More tools in the box¶
Every one of these is a method call — no boilerplate, no manual state:
| Pattern | KAP | What it does |
|---|---|---|
| Race | raceN(a, b, c) |
Fastest wins, losers cancelled |
| Bounded concurrency | ids.traverse(concurrency = 5) { Kap { fetch(it) } } |
Process N items, max M at a time |
| Timeout with fallback | kap.timeoutRace(2.seconds, fallback) |
Both start at t=0, fastest wins |
| Composable retry | kap.retry(Schedule.exponential().jittered().and(times(3))) |
Define once, reuse everywhere |
| Timed | timed { fetchSlowService() } |
Returns TimedResult(value, duration) |
| Memoize | Kap { loadConfig() }.memoizeOnSuccess() |
Compute once, cache thread-safely |
| Quorum | raceQuorum(required = 2, a, b, c) |
N-of-M consensus |
| Resource safety | bracket(acquire, use, release) |
Guaranteed cleanup, even on cancellation |
Extra type safety with per-slot tags¶
@KapTypeSafe generates per-slot tag interfaces — each field gets a distinct tag type, so the lambda receiver inside .with { … } only resolves the field expected at the current curry position. If firstName and lastName are both String, the compiler still rejects a swap: typing lastName from … where firstName is expected produces "Unresolved reference: lastName".
@KapTypeSafe
data class User(val firstName: String, val lastName: String, val age: Int)
kap(::User)
.with { firstName from fetchFirstName() } // Only `firstName` in scope here
.with { lastName from fetchLastName() } // Only `lastName` in scope here — swap? COMPILE ERROR
.with { age from fetchAge() } // Only `age` in scope here
.evalGraph()
The IDE autocompletes the expected field name when the body is empty — you always know which slot comes next. For Kap-decorated values built outside the lambda (e.g. Kap { … }.timeout(…)), use the parens form with the companion-qualified tag:
kap(::User)
.with(UserKap.firstName from Kap { fetchFirstName() }.timeout(500.milliseconds))

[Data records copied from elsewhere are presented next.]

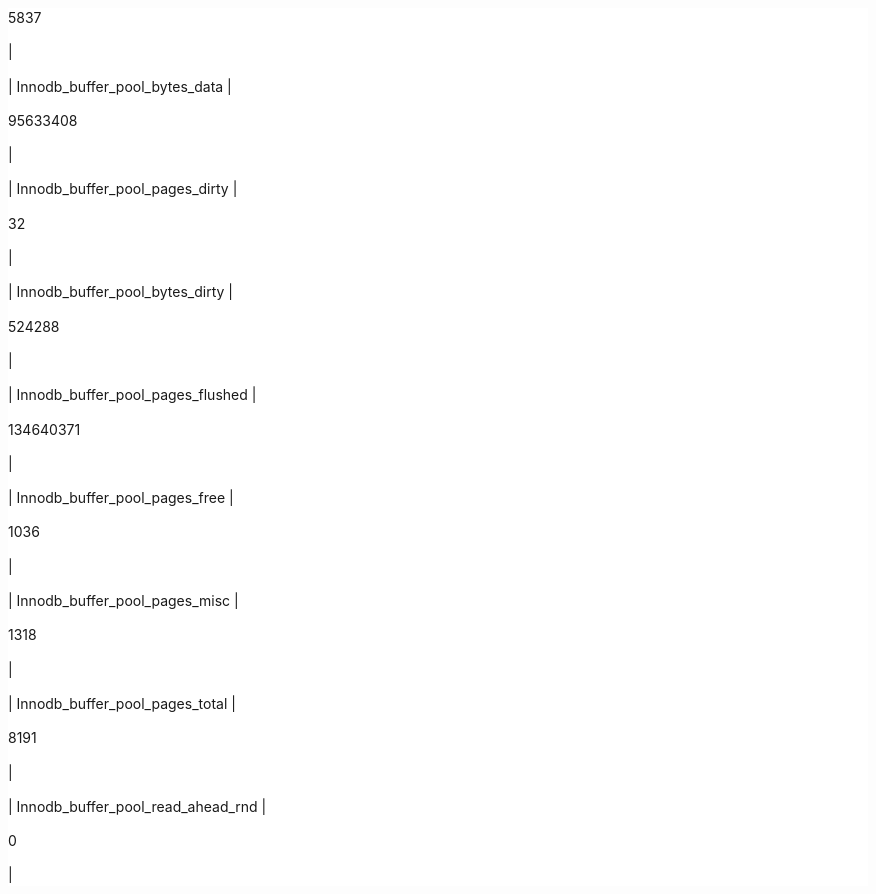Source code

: 5837

|

| Innodb\_buffer\_pool\_bytes\_data |

95633408

|

| Innodb\_buffer\_pool\_pages\_dirty |

32

|

| Innodb\_buffer\_pool\_bytes\_dirty |

524288

|

| Innodb\_buffer\_pool\_pages\_flushed |

134640371

|

| Innodb\_buffer\_pool\_pages\_free |

1036

|

| Innodb\_buffer\_pool\_pages\_misc |

1318

|

| Innodb\_buffer\_pool\_pages\_total |

8191

|

| Innodb\_buffer\_pool\_read\_ahead_rnd |

0

|
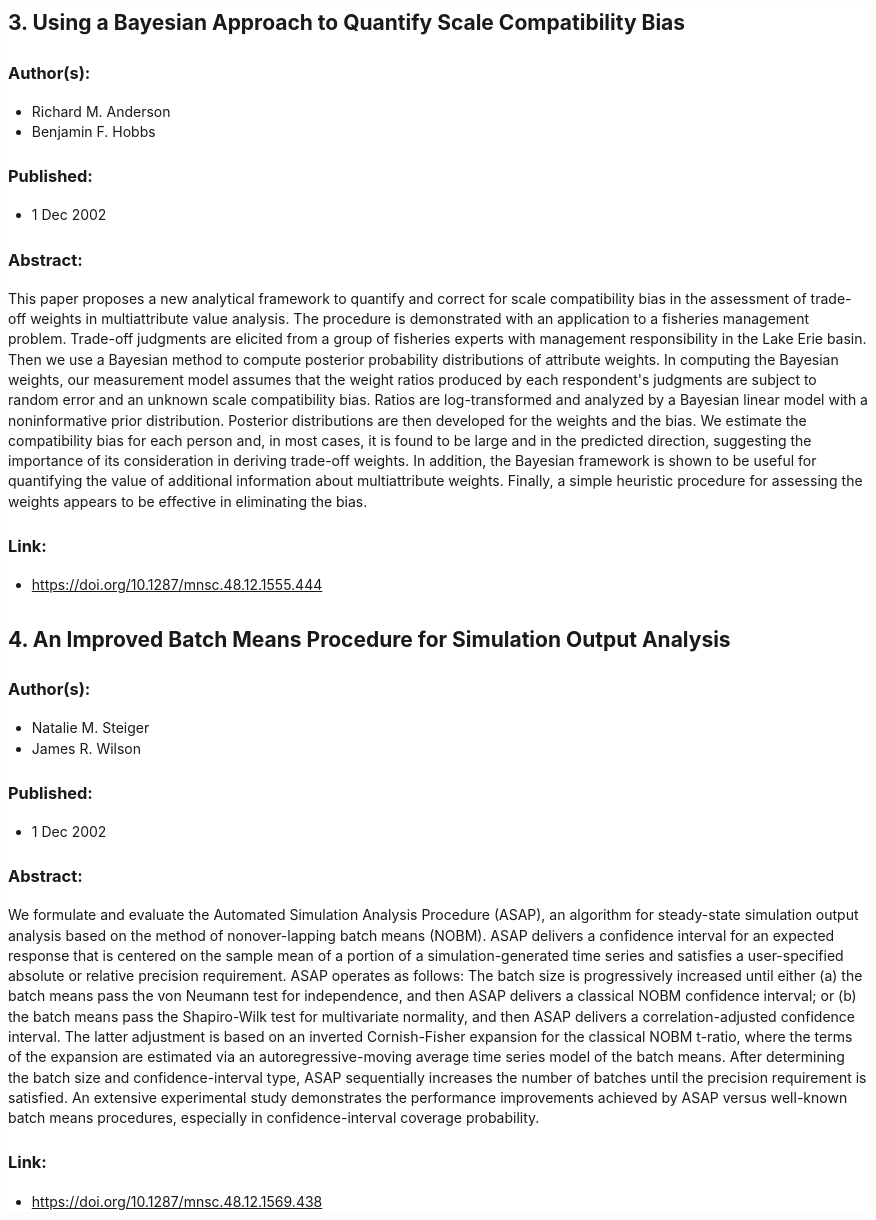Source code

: ## 3. Using a Bayesian Approach to Quantify Scale Compatibility Bias
### Author(s):
- Richard M. Anderson
- Benjamin F. Hobbs
### Published:
- 1 Dec 2002
### Abstract:
This paper proposes a new analytical framework to quantify and correct for scale compatibility bias in the assessment of trade-off weights in multiattribute value analysis. The procedure is demonstrated with an application to a fisheries management problem. Trade-off judgments are elicited from a group of fisheries experts with management responsibility in the Lake Erie basin. Then we use a Bayesian method to compute posterior probability distributions of attribute weights. In computing the Bayesian weights, our measurement model assumes that the weight ratios produced by each respondent's judgments are subject to random error and an unknown scale compatibility bias. Ratios are log-transformed and analyzed by a Bayesian linear model with a noninformative prior distribution. Posterior distributions are then developed for the weights and the bias. We estimate the compatibility bias for each person and, in most cases, it is found to be large and in the predicted direction, suggesting the importance of its consideration in deriving trade-off weights. In addition, the Bayesian framework is shown to be useful for quantifying the value of additional information about multiattribute weights. Finally, a simple heuristic procedure for assessing the weights appears to be effective in eliminating the bias.
### Link:
- https://doi.org/10.1287/mnsc.48.12.1555.444

## 4. An Improved Batch Means Procedure for Simulation Output Analysis
### Author(s):
- Natalie M. Steiger
- James R. Wilson
### Published:
- 1 Dec 2002
### Abstract:
We formulate and evaluate the Automated Simulation Analysis Procedure (ASAP), an algorithm for steady-state simulation output analysis based on the method of nonover-lapping batch means (NOBM). ASAP delivers a confidence interval for an expected response that is centered on the sample mean of a portion of a simulation-generated time series and satisfies a user-specified absolute or relative precision requirement. ASAP operates as follows: The batch size is progressively increased until either (a) the batch means pass the von Neumann test for independence, and then ASAP delivers a classical NOBM confidence interval; or (b) the batch means pass the Shapiro-Wilk test for multivariate normality, and then ASAP delivers a correlation-adjusted confidence interval. The latter adjustment is based on an inverted Cornish-Fisher expansion for the classical NOBM t-ratio, where the terms of the expansion are estimated via an autoregressive-moving average time series model of the batch means. After determining the batch size and confidence-interval type, ASAP sequentially increases the number of batches until the precision requirement is satisfied. An extensive experimental study demonstrates the performance improvements achieved by ASAP versus well-known batch means procedures, especially in confidence-interval coverage probability.
### Link:
- https://doi.org/10.1287/mnsc.48.12.1569.438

.with(UserKap.lastName from Kap { fetchLastName() })
.with(UserKap.age from Kap { fetchAge() })
.evalGraph()
Zero overhead¶
All claims backed by 119 JMH benchmarks and deterministic virtual-time proofs.
| Dimension | Raw Coroutines | Arrow | KAP |
|---|---|---|---|
| Framework overhead (arity 3) | <0.01ms | 0.02ms | <0.01ms |
| Framework overhead (arity 9) | <0.01ms | 0.03ms | <0.01ms |
| Simple parallel (5 x 50ms) | 50.27ms | 50.33ms | 50.31ms |
| Multi-phase (9 calls, 4 phases) | 180.85ms | 181.06ms | 180.98ms |
| Race (50ms vs 100ms) | 100.34ms | 50.51ms | 50.40ms |
| timeoutRace (primary wins) | 180.55ms | -- | 30.34ms |
| Max validation arity | -- | 9 | 22 |
KAP adds zero measurable overhead. The abstraction compiles away. What you're left with is pure coroutines running in a structured scope.
Pick what you need¶
KAP is modular. Start with core, add as you grow:
| Module | What you get | Depends on |
|---|---|---|
kap-core |
with, then, andThen, race, traverse, memoize, settled, timed |
kotlinx-coroutines-core |
kap-resilience |
Schedule, CircuitBreaker, Resource, bracket, timeoutRace, raceQuorum |
kap-core |
kap-arrow |
zipV, withV, kapV, accumulate {}, attempt(), raceEither |
kap-core + Arrow |
kap-ksp |
@KapTypeSafe, @KapBridge — compile-time named builders |
KSP |
kap-ktor |
Ktor plugin, circuit breaker registry, tracers, respondAsync |
kap-core + Ktor |
kap-kotest |
shouldSucceedWith, shouldFailWith, timing & lifecycle matchers |
kap-core (test) |
Get started¶
plugins {
id("com.google.devtools.ksp") // Required for @KapTypeSafe
}
dependencies {
implementation("io.github.damian-rafael-lattenero:kap-core:3.0.0")
// KSP — named builder generation (@KapTypeSafe)
implementation("io.github.damian-rafael-lattenero:kap-ksp-annotations:3.0.0")
ksp("io.github.damian-rafael-lattenero:kap-ksp:3.0.0")
// Optional
implementation("io.github.damian-rafael-lattenero:kap-resilience:3.0.0")
implementation("io.github.damian-rafael-lattenero:kap-arrow:3.0.0")
implementation("io.github.damian-rafael-lattenero:kap-ktor:3.0.0")
testImplementation("io.github.damian-rafael-lattenero:kap-kotest:3.0.0")
}
Or clone the starter project and run ./gradlew run in 30 seconds.